3. The method for evaluating the effective thermal conductivity of porous materials based on a multi-scale algorithm according to claim 1, characterized in that, The thermal resistance network solver in step three uses the finite difference concept to treat the contact interface between grid nodes as equivalent thermal resistance, calculates the equivalent conductivity of adjacent nodes using harmonic mean, and solves the steady-state temperature field of each node using the Gauss-Seidel iteration method.
4. The method for evaluating the effective thermal conductivity of porous materials based on a multi-scale algorithm according to claim 1, characterized in that, In step three, the Monte Carlo random walk solver simulates the random jumping behavior of hot carriers at different phase interfaces by deploying virtual particles of a preset size, and records the mean square displacement of the particles as the time step evolves.
5. The method for evaluating the effective thermal conductivity of porous materials based on a multi-scale algorithm according to claim 1, characterized in that, Step three also includes a parameter scanning mechanism, which uses preset porosity or pore size as scanning variables, automatically traverses the variable range and performs iterative calculations to generate an evolution curve of the effective thermal conductivity as a function of structural parameters.
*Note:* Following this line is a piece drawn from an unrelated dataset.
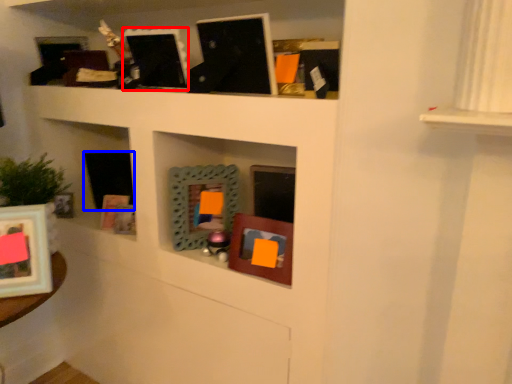
Question: Which object is closer to the camera taking this photo, picture frame (highlighted by a red box) or picture frame (highlighted by a blue box)?

Choices:
 (A) picture frame
 (B) picture frame

Answer: (A)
6. The method for evaluating the effective thermal conductivity of porous materials based on a multi-scale algorithm according to claim 1, characterized in that, Step four is followed by an automated report generation step, which summarizes and outputs the input geometric parameters, boundary conditions, convergence residual curves, and final calculation results as an electronic report document.
7. An electronic device employing the evaluation method according to any one of claims 1 to 6, characterized in that, It includes a processor and a memory, wherein the memory stores a computer program, and the processor executes the computer program to implement the steps of the method.